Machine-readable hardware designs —
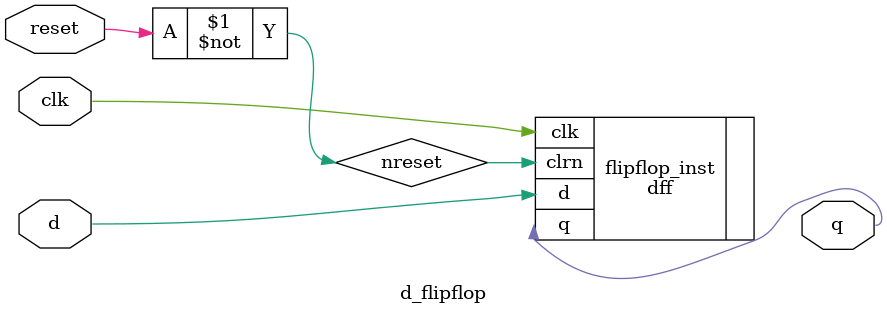
<source format=v>
module d_flipflop (
    input d,
    input  clk,
    input  reset,
    output wire q
);
	wire nreset;
	not(nreset, reset);
	dff flipflop_inst (
		 .d(d),
		 .clk(clk),
		 .clrn(nreset),  
		 .q(q)
);

endmodule
</source>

Task statement —
Keep the pictures out while you retype all of the data above exactly as it appears.

Solution below —
<source format=v>
module d_flipflop (
    input d,
    input  clk,
    input  reset,
    output wire q
);
	wire nreset;
	not(nreset, reset);
	dff flipflop_inst (
		 .d(d),
		 .clk(clk),
		 .clrn(nreset),  
		 .q(q)
);

endmodule
</source>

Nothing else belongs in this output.